Lymphadenopathy refers to one or more enlarged lymph nodes. Small groups or individually enlarged lymph nodes are generally reactive in response to infection or inflammation. This is called local lymphadenopathy. When many lymph nodes in different areas of the body are involved, this is called generalised lymphadenopathy. Generalised lymphadenopathy may be caused by infections such as infectious mononucleosis, tuberculosis and HIV, connective tissue diseases such as SLE and rheumatoid arthritis, and cancers, including both cancers of tissue within lymph nodes, discussed below, and metastasis of cancerous cells from other parts of the body, that have arrived via the lymphatic system.
Lymphedema is the swelling caused by the accumulation of lymph, which may occur if the lymphatic system is damaged or has malformations. It usually affects limbs, though the face, neck and abdomen may also be affected. In an extreme state, called elephantiasis, the edema progresses to the extent that the skin becomes thick with an appearance similar to the skin on elephant limbs.
Lymphangiomatosis is a disease involving multiple cysts or lesions formed from lymphatic vessels.
Lymphedema can also occur after surgical removal of cancerous lymph nodes in the armpit (causing the arm to swell due to poor lymphatic drainage) or groin (causing swelling of the leg). Treatment is by massage, and is not permanent.
Cancer of the lymphatic system can be primary or secondary. Lymphoma refers to cancer that arises from lymphatic tissue. Lymphoid leukemias and lymphomas are now considered to be tumors of the same type of cell lineage. They are called “leukemia” when in the blood or marrow and “lymphoma” when in lymphatic tissue. They are grouped together under the name “lymphoid malignancy”.

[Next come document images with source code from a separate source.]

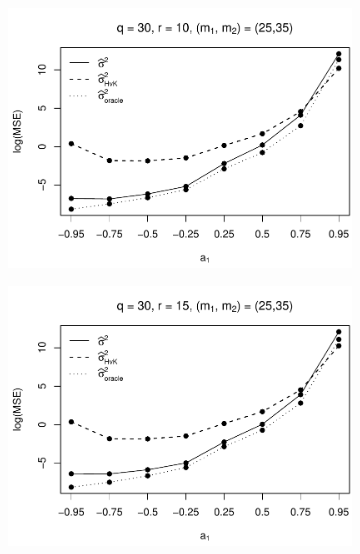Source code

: \begin{figure}[p]
\begin{subfigure}[b]{0.45\textwidth}
\includegraphics[width=\textwidth]{Plots/Robustness/MSE_lrv_T=500_slope=10_(q,K1,K2,M1,M2)=(30,2,10,25,35).pdf}
\end{subfigure}
\hspace{0.25cm}
\begin{subfigure}[b]{0.45\textwidth}
\includegraphics[width=\textwidth]{Plots/Robustness/MSE_lrv_T=500_slope=10_(q,K1,K2,M1,M2)=(30,2,15,25,35).pdf}
\end{subfigure}


\end{figure}
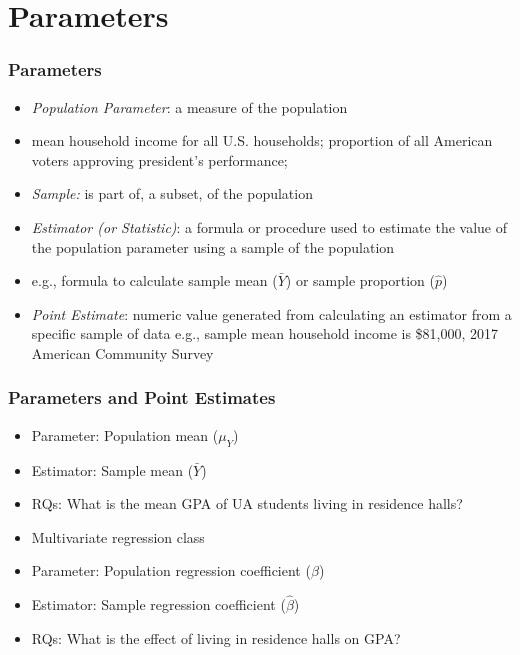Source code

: 

\section{Parameters}


\begin{frame}
\frametitle{Parameters}
\begin{itemize}
\item \emph{Population Parameter}: a measure of the population
\item mean household income for all U.S. households; proportion of all American voters approving president's performance;
\item \emph{Sample:} is part of, a subset, of the population
\item \emph{Estimator (or Statistic)}: a formula or procedure used to estimate the value of the population parameter using a sample of the population
\item e.g., formula to calculate sample mean (\(\bar{Y}\)) or sample
proportion (\(\hat{p}\))
\item \emph{Point Estimate}: numeric value generated from calculating an
estimator from a specific sample of data
e.g., sample mean household income is \$81,000, 2017 American
Community Survey
\end{itemize}
\end{frame}


\begin{frame}
\frametitle{Parameters and Point Estimates}
\begin{itemize}
\item Parameter: Population mean (\(\mu_Y\))
\item Estimator: Sample mean (\(\bar{Y}\))
\item RQs: What is the mean GPA of UA students living in residence halls?
\item Multivariate regression class
\item Parameter: Population regression coefficient (\(\beta\))
\item Estimator: Sample regression coefficient (\(\hat{\beta}\))
\item RQs: What is the effect of living in residence halls on GPA?
\end{itemize}
\end{frame}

Lymphoma is generally considered as either Hodgkin lymphoma or non-Hodgkin lymphoma. Hodgkin lymphoma is characterised by a particular type of cell, called a Reed–Sternberg cell, visible under microscope. It is associated with past infection with the Epstein-Barr Virus, and generally causes a painless “rubbery” lymphadenopathy. It is staged, using Ann Arbor staging. Chemotherapy generally involves the ABVD and may also involve radiotherapy. Non-Hodgkin lymphoma is a cancer characterised by increased proliferation of B-cells or T-cells, generally occurs in an older age group than Hodgkin lymphoma. It is treated according to whether it is high-grade or low-grade, and carries a poorer prognosis than Hodgkin lymphoma.

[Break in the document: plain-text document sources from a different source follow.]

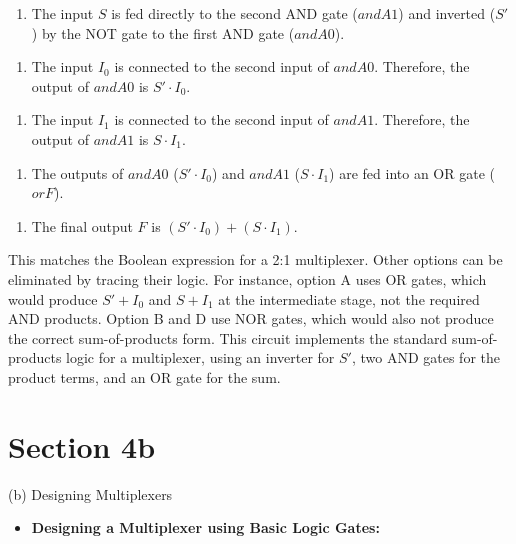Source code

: \documentclass{article}
\begin{document}
\begin{itemize}
\begin{enumerate}
\item The input $S$ is fed directly to the second AND gate ($andA1$) and inverted ($S'$) by the NOT gate to the first AND gate ($andA0$).

\end{enumerate}
\begin{enumerate}
\item The input $I_0$ is connected to the second input of $andA0$. Therefore, the output of $andA0$ is $S' \cdot I_0$.

\end{enumerate}
\begin{enumerate}
\item The input $I_1$ is connected to the second input of $andA1$. Therefore, the output of $andA1$ is $S \cdot I_1$.

\end{enumerate}
\begin{enumerate}
\item The outputs of $andA0$ ($S' \cdot I_0$) and $andA1$ ($S \cdot I_1$) are fed into an OR gate ($orF$).

\end{enumerate}
\begin{enumerate}
\item The final output $F$ is $(S' \cdot I_0) + (S \cdot I_1)$.

\end{enumerate}
This matches the Boolean expression for a 2:1 multiplexer. Other options can be eliminated by tracing their logic. For instance, option A uses OR gates, which would produce $S' + I_0$ and $S + I_1$ at the intermediate stage, not the required AND products. Option B and D use NOR gates, which would also not produce the correct sum-of-products form. This circuit implements the standard sum-of-products logic for a multiplexer, using an inverter for $S'$, two AND gates for the product terms, and an OR gate for the sum.

\section{Section 4b}

(b) Designing Multiplexers

\begin{itemize}
    \item \textbf{Designing a Multiplexer using Basic Logic Gates:}
    

\end{itemize}
\end{itemize}
\end{document}
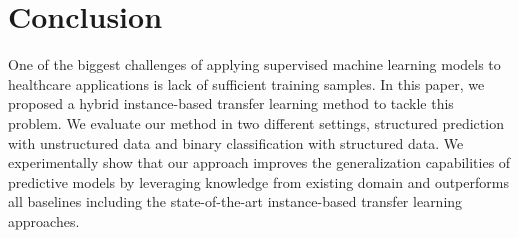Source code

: \documentclass{article}
\begin{document}
\begin{figure}[htbp]
\vspace{-.2cm}
\begin{floatrow}
\end{floatrow}
\vspace{-.35cm}
\end{figure}

\section{Conclusion}
\vspace{-.2cm}
\label{sec:conclusion}
One of the biggest challenges of applying supervised machine learning models to healthcare applications is lack of sufficient training samples. In this paper, we proposed a hybrid instance-based transfer learning method to tackle this problem. We evaluate our method in two different settings, structured prediction with unstructured data and binary classification with structured data. We experimentally show that our approach improves the generalization capabilities of predictive models by leveraging knowledge from existing domain and outperforms all baselines including the state-of-the-art instance-based transfer learning approaches.
\small
\end{document}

Lymphangiosarcoma is a malignant soft tissue tumor, whereas lymphangioma is a benign tumor occurring frequently in association with Turner syndrome. Lymphangioleiomyomatosis is a benign tumor of the smooth muscles of the lymphatics that occurs in the lungs.
- Kikuchi disease
- Castleman’s disease
- Lymphatic filariasis
- Solitary lymphatic nodule
Hippocrates, in 5th century BC, was one of the first people to mention the lymphatic system. In his work On Joints, he briefly mentioned the lymph nodes in one sentence.